Türkiye ile AB arasındaki üyelik müzakelerine 2005 yılında resmen başlanmıştı. Türkiye'de 15 Temmuz 2016'daki askeri darbenin ardından Türkiye ile AB ilişkilerinde gerileme yaşanmış, 2016 yılının Aralık ayında AB müzakerelerde yeni başlık açılmaması kararı almıştı. Kasım 2017'de de Ankara'ya yapılan AB mali yardımlarında kesinti kararı alınmıştı.
Mülteci mutabakatının önemi
AB'nin Türkiye'nin ile üyelik müzakerelerini askıya almamasına neden olarak mülteci krizi gösteriliyor. AB'ye üye bir çok ülkenin, müzakelere son verilmesi veya resmi olarak askıya alınmasının Türkiye ile yapılan mülteci mutabakatının tehlikeye girmesinden kaygı duyduğu belirtiliyor.
AB Genel İşler Konseyi'nin toplantısı sonrasında yapılan açıklamada da, Türkiye'nin "bir çok alanda önemli bir ortak" olmayı sürdürüceği kaydedildi. Açıklamada, "Türkiye'nin Suriye'den gelen 3,5 milyondan fazla mülteciyi kabul etme ve barındırma konusunda gösterdiği çabaların" takdir edildiği vurgulandı. Mülteci mutabakatının sürdürülmesinin AB'nin "temel" öncelikleri arasında yer aldığı ve "her iki tarafında da çıkarına" olduğu belirtildi.

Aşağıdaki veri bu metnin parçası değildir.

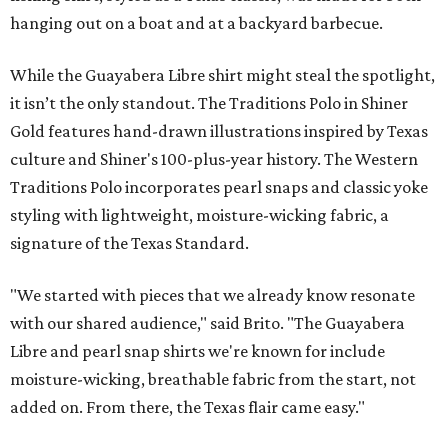
hanging out on a boat and at a backyard barbecue.
While the Guayabera Libre shirt might steal the spotlight,
it isn’t the only standout. The Traditions Polo in Shiner
Gold features hand-drawn illustrations inspired by Texas
culture and Shiner's 100-plus-year history. The Western
Traditions Polo incorporates pearl snaps and classic yoke
styling with lightweight, moisture-wicking fabric, a
signature of the Texas Standard.
"We started with pieces that we already know resonate
with our shared audience," said Brito. "The Guayabera
Libre and pearl snap shirts we're known for include
moisture-wicking, breathable fabric from the start, not
added on. From there, the Texas flair came easy."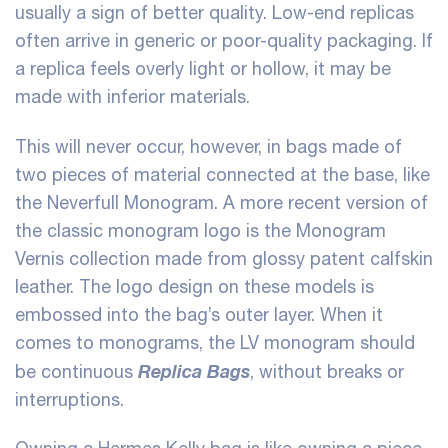
usually a sign of better quality. Low-end replicas
often arrive in generic or poor-quality packaging. If
a replica feels overly light or hollow, it may be
made with inferior materials.
This will never occur, however, in bags made of
two pieces of material connected at the base, like
the Neverfull Monogram. A more recent version of
the classic monogram logo is the Monogram
Vernis collection made from glossy patent calfskin
leather. The logo design on these models is
embossed into the bag’s outer layer. When it
comes to monograms, the LV monogram should
Replica Bags
be continuous
, without breaks or
interruptions.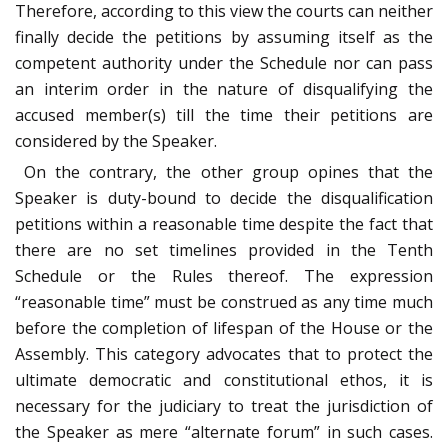
Therefore, according to this view the courts can neither
finally decide the petitions by assuming itself as the
competent authority under the Schedule nor can pass
an interim order in the nature of disqualifying the
accused member(s) till the time their petitions are
considered by the Speaker.
On the contrary, the other group opines that the
Speaker is duty-bound to decide the disqualification
petitions within a reasonable time despite the fact that
there are no set timelines provided in the Tenth
Schedule or the Rules thereof. The expression
“reasonable time” must be construed as any time much
before the completion of lifespan of the House or the
Assembly. This category advocates that to protect the
ultimate democratic and constitutional ethos, it is
necessary for the judiciary to treat the jurisdiction of
the Speaker as mere “alternate forum” in such cases.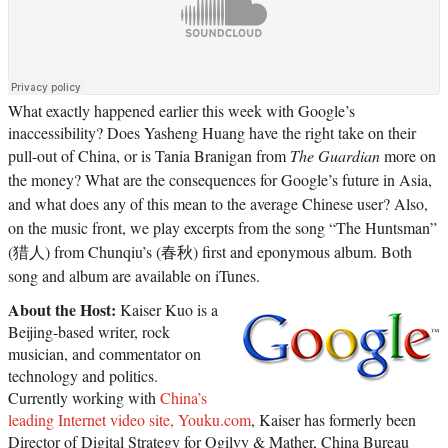
What exactly happened earlier this week with Google’s
inaccessibility? Does Yasheng Huang have the right take on their
pull-out of China, or is Tania Branigan from
The Guardian
more on
the money? What are the consequences for Google’s future in Asia,
and what does any of this mean to the average Chinese user? Also,
on the music front, we play excerpts from the song “The Huntsman”
(猎人) from Chunqiu’s (春秋) first and eponymous album. Both
song and album are available on iTunes.
About the Host:
Kaiser Kuo is a
Beijing-based writer, rock
musician, and commentator on
technology and politics.
Currently working with
China’s
leading Internet video site, Youku.com
, Kaiser has formerly been
Director of Digital Strategy for Ogilvy & Mather, China Bureau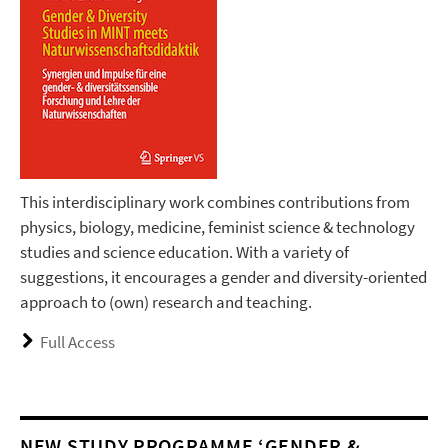
This interdisciplinary work combines contributions from
physics, biology, medicine, feminist science & technology
studies and science education. With a variety of
suggestions, it encourages a gender and diversity-oriented
approach to (own) research and teaching.
Full Access
NEW STUDY PROGRAMME ‘GENDER &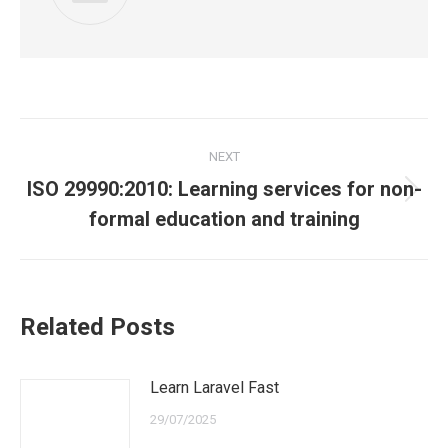
Post
NEXT
navigation
ISO 29990:2010: Learning services for non-
Next
formal education and training
post:
Related Posts
Learn Laravel Fast
29/07/2025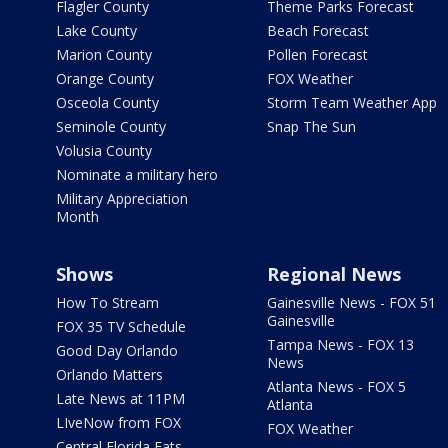
Flagler County
Theme Parks Forecast
Lake County
Beach Forecast
Marion County
Pollen Forecast
Orange County
FOX Weather
Osceola County
Storm Team Weather App
Seminole County
Snap The Sun
Volusia County
Nominate a military hero
Military Appreciation
Month
Shows
Regional News
How To Stream
Gainesville News - FOX 51
Gainesville
FOX 35 TV Schedule
Tampa News - FOX 13
Good Day Orlando
News
Orlando Matters
Atlanta News - FOX 5
Late News at 11PM
Atlanta
LIveNow from FOX
FOX Weather
Central Florida Eats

Türkiye ile AB arasında 2016 yılında imzalanan mülteci anlaşması, Yunan adalarına giden sığınmacıların, başvurularının kabul edilmemesi durumunda Türkiye'ye iadelerini öngörüyor. Karşılığında da AB Türkiye'deki mülteciler için mali yardımda bulunmayı ve Suriyeli mültecileri yasal yollardan kabul etmeyi taahhüt ediyor.